» **REQUIREMENT**
Please give all of the data again, character for character, and drop the pictures.

» **PROVIDED RECORDS**
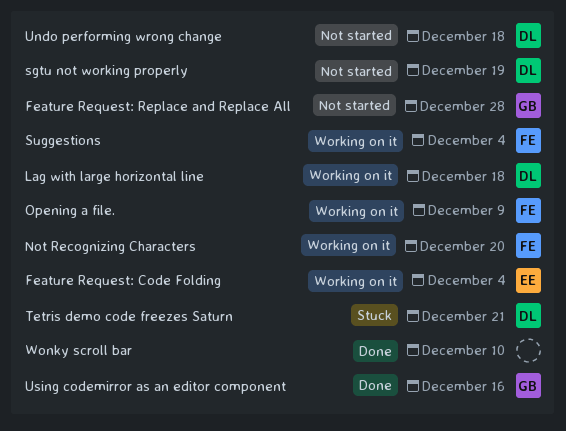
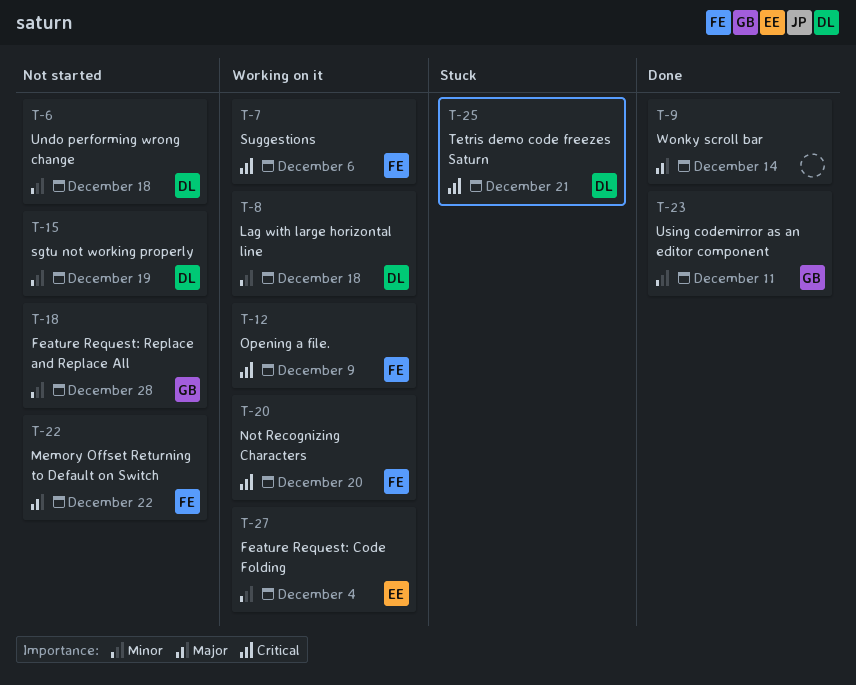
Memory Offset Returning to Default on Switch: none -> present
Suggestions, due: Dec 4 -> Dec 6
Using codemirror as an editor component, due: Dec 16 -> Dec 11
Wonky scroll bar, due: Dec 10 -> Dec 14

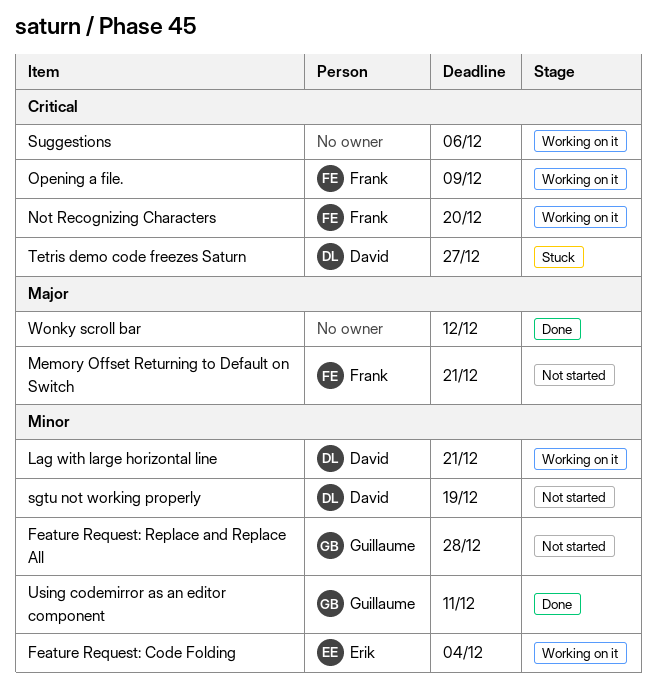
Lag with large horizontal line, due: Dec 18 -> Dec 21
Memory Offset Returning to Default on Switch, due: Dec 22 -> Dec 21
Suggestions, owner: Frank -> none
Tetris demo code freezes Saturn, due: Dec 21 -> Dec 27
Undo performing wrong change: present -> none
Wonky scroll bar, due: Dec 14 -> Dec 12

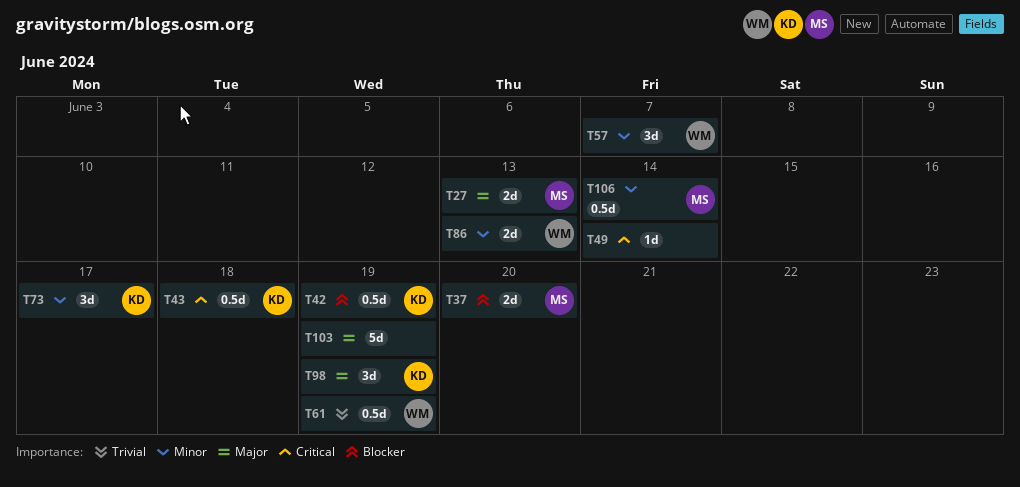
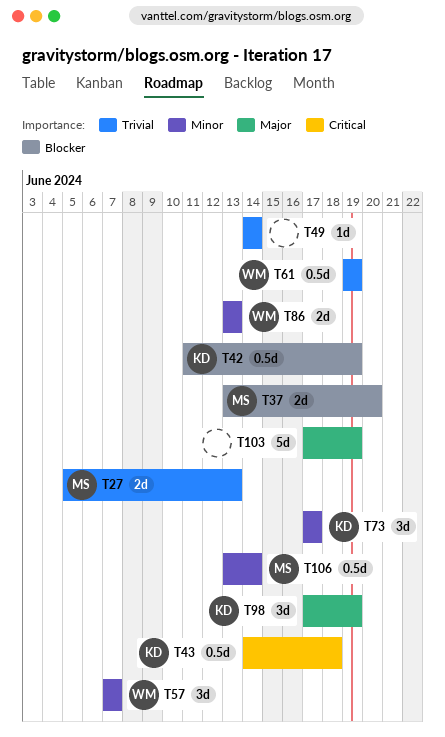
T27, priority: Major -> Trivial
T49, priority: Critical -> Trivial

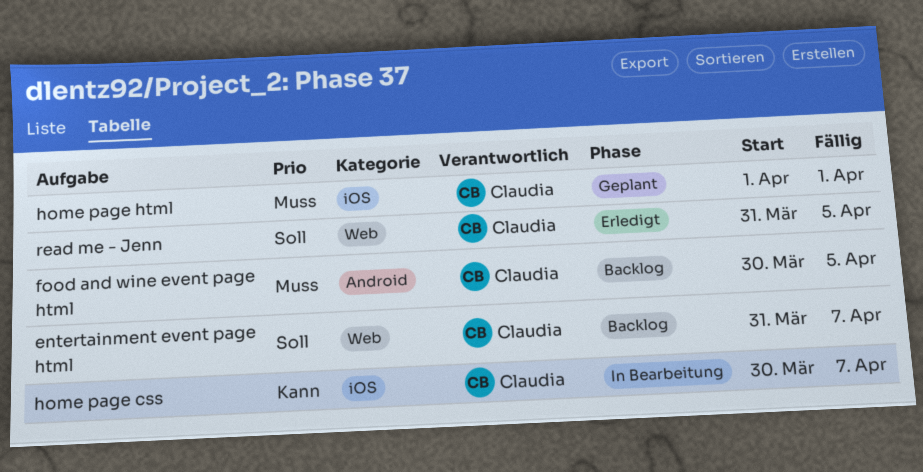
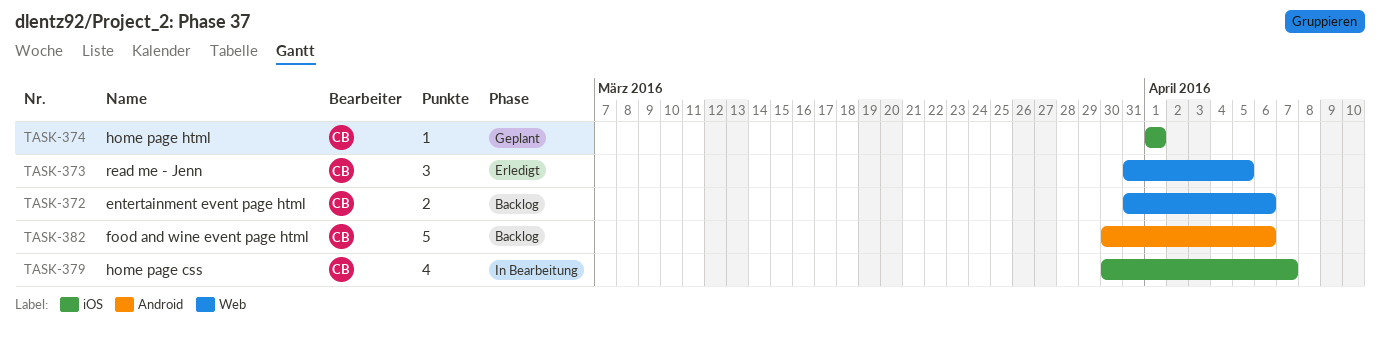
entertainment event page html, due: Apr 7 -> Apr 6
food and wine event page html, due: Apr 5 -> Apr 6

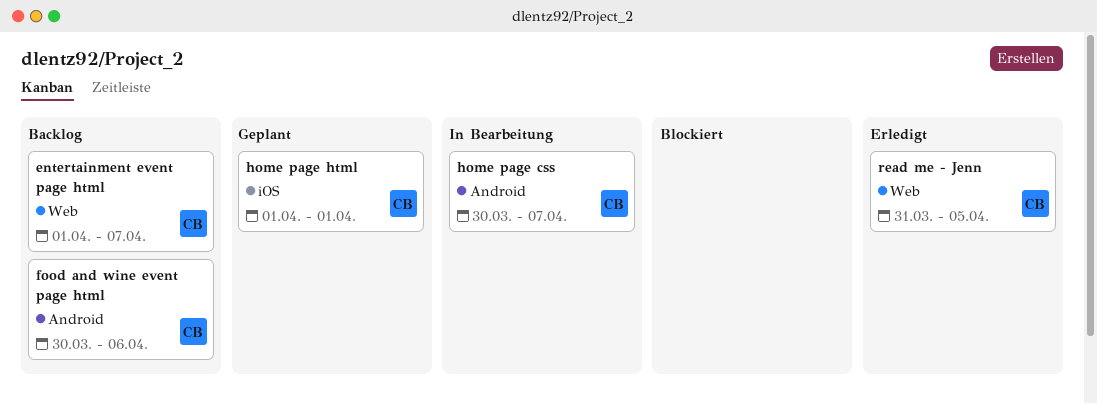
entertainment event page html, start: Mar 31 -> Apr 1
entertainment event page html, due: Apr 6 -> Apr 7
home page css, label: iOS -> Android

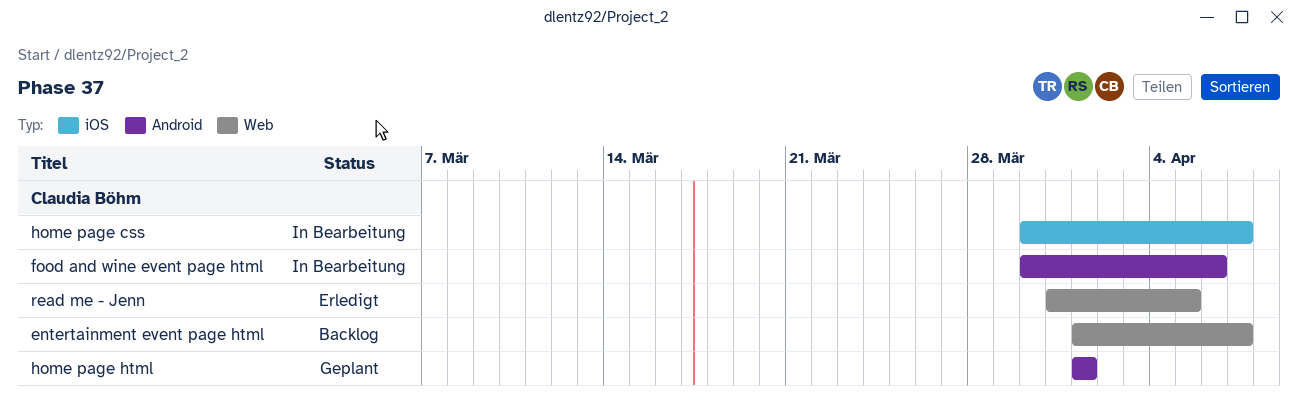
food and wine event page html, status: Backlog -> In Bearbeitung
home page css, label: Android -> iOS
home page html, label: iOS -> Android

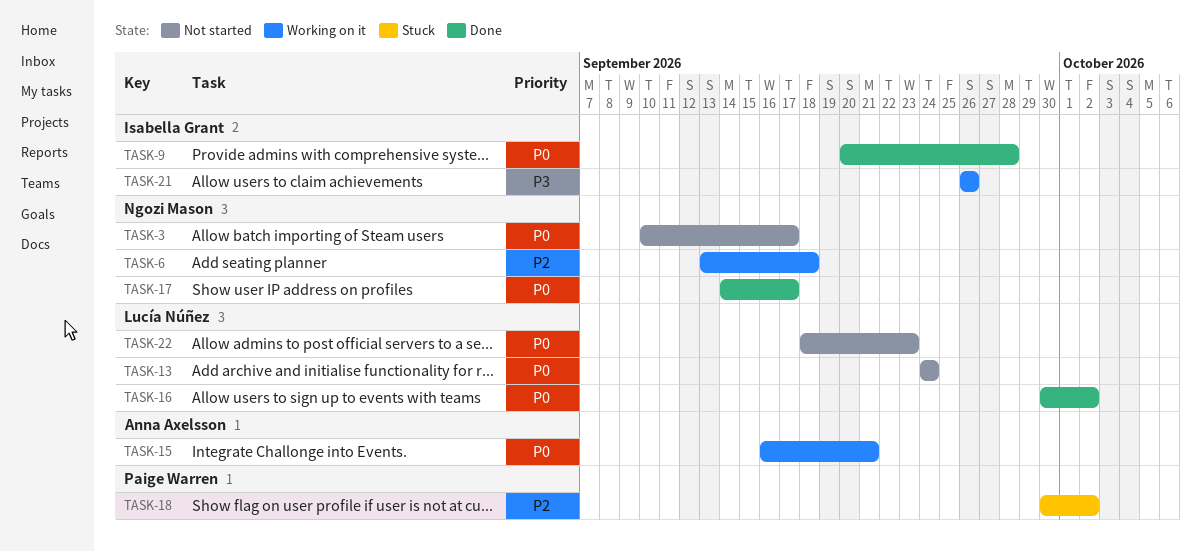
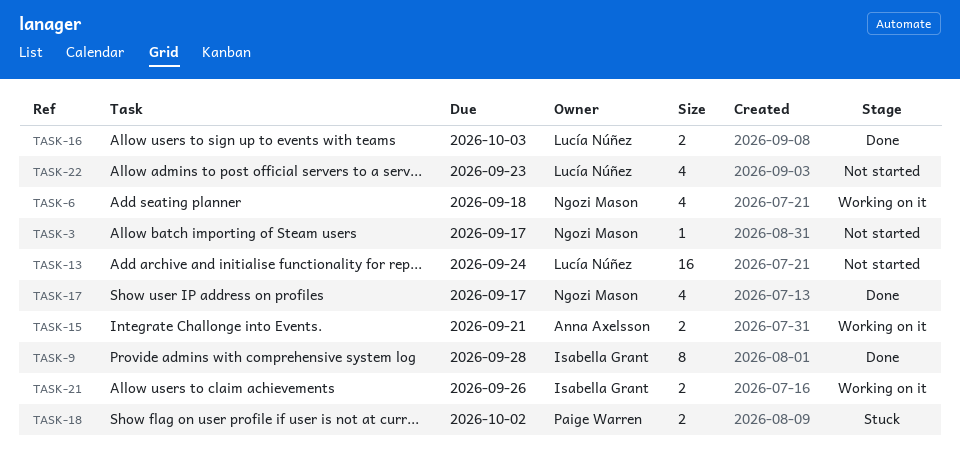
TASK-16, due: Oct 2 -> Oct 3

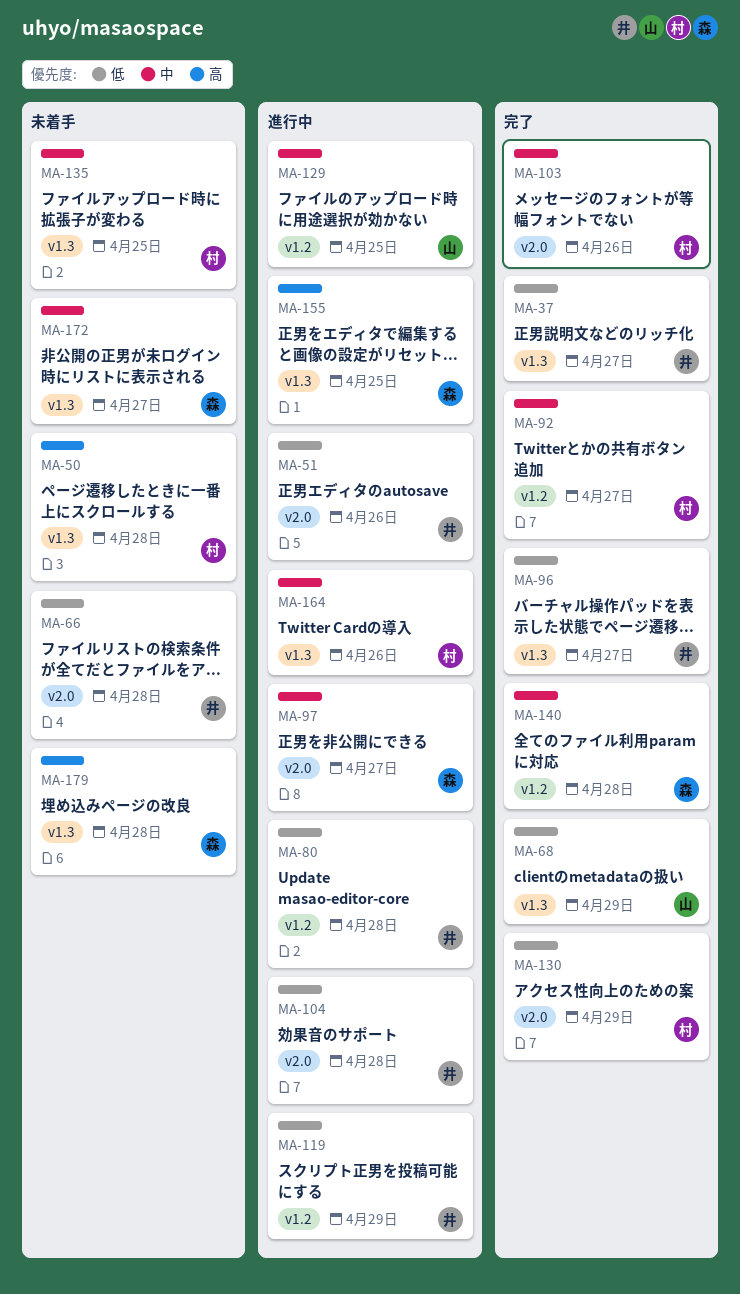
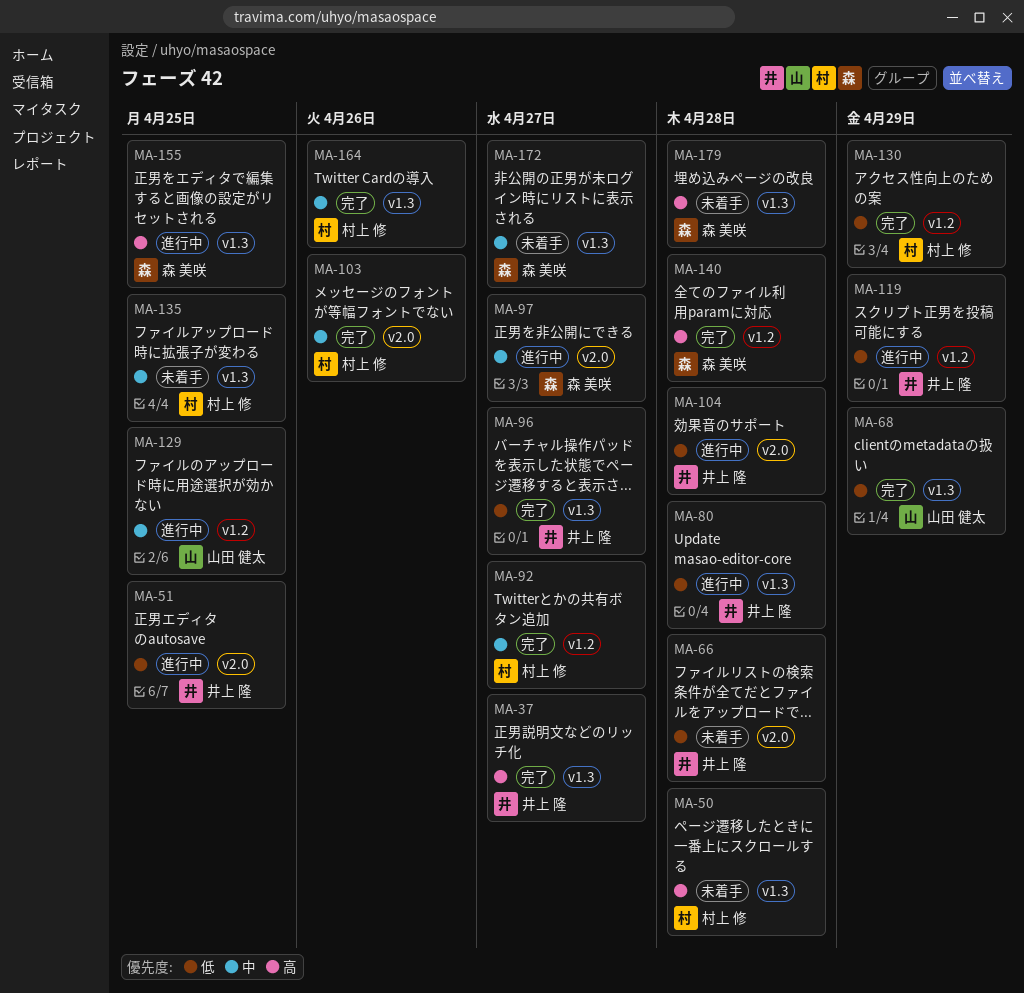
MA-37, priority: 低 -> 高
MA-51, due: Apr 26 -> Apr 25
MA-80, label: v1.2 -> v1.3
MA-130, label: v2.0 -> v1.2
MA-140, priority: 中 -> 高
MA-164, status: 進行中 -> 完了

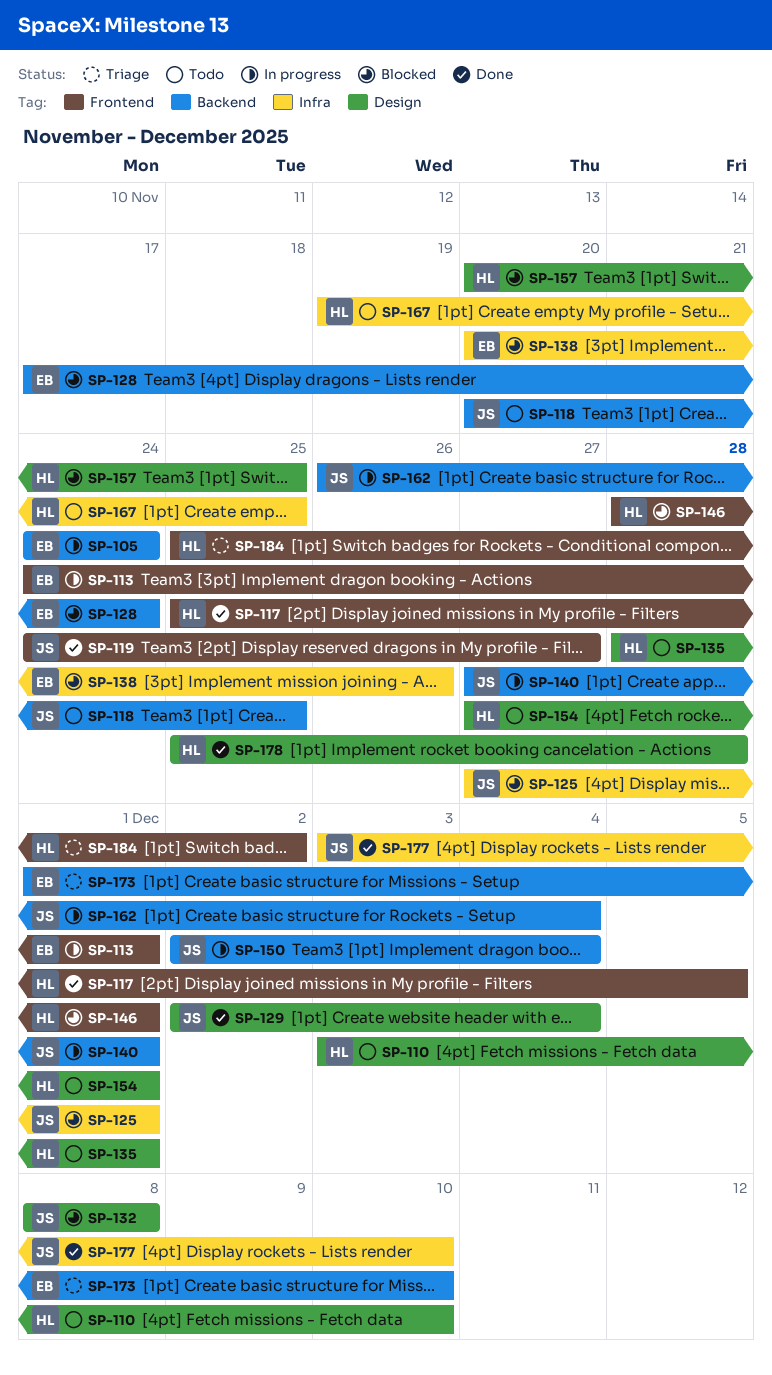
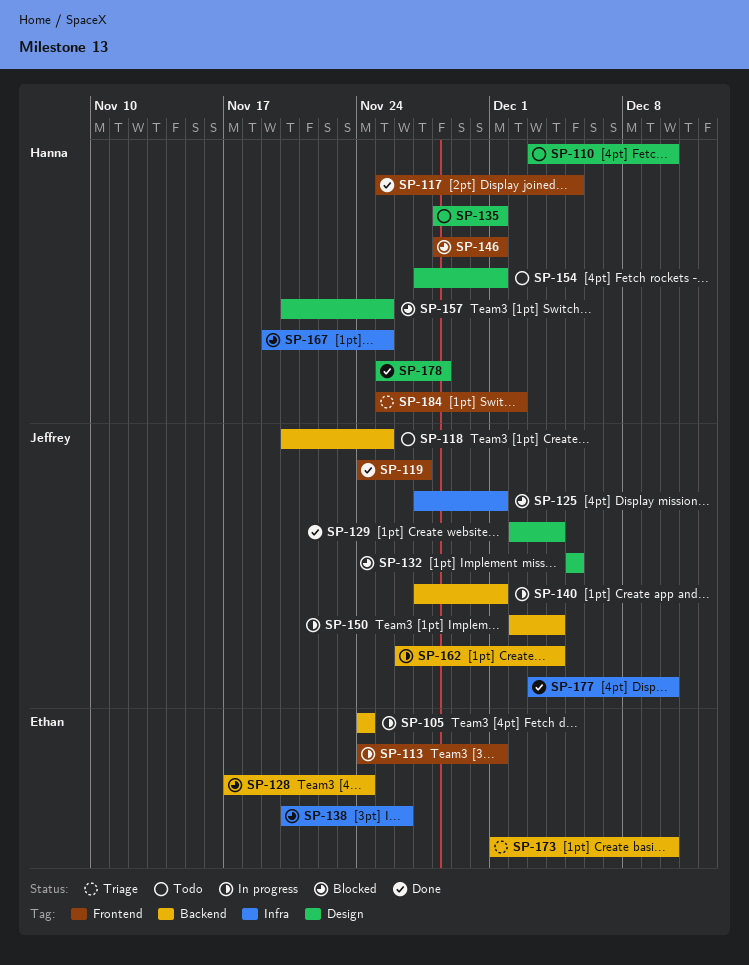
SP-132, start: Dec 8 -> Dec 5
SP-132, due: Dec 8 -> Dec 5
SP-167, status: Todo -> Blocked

» **YOUR RESPONSE**
Memory Offset Returning to Default on Switch: none -> present
Suggestions, due: Dec 4 -> Dec 6
Using codemirror as an editor component, due: Dec 16 -> Dec 11
Wonky scroll bar, due: Dec 10 -> Dec 14

Lag with large horizontal line, due: Dec 18 -> Dec 21
Memory Offset Returning to Default on Switch, due: Dec 22 -> Dec 21
Suggestions, owner: Frank -> none
Tetris demo code freezes Saturn, due: Dec 21 -> Dec 27
Undo performing wrong change: present -> none
Wonky scroll bar, due: Dec 14 -> Dec 12

T27, priority: Major -> Trivial
T49, priority: Critical -> Trivial

entertainment event page html, due: Apr 7 -> Apr 6
food and wine event page html, due: Apr 5 -> Apr 6

entertainment event page html, start: Mar 31 -> Apr 1
entertainment event page html, due: Apr 6 -> Apr 7
home page css, label: iOS -> Android

food and wine event page html, status: Backlog -> In Bearbeitung
home page css, label: Android -> iOS
home page html, label: iOS -> Android

TASK-16, due: Oct 2 -> Oct 3

MA-37, priority: 低 -> 高
MA-51, due: Apr 26 -> Apr 25
MA-80, label: v1.2 -> v1.3
MA-130, label: v2.0 -> v1.2
MA-140, priority: 中 -> 高
MA-164, status: 進行中 -> 完了

SP-132, start: Dec 8 -> Dec 5
SP-132, due: Dec 8 -> Dec 5
SP-167, status: Todo -> Blocked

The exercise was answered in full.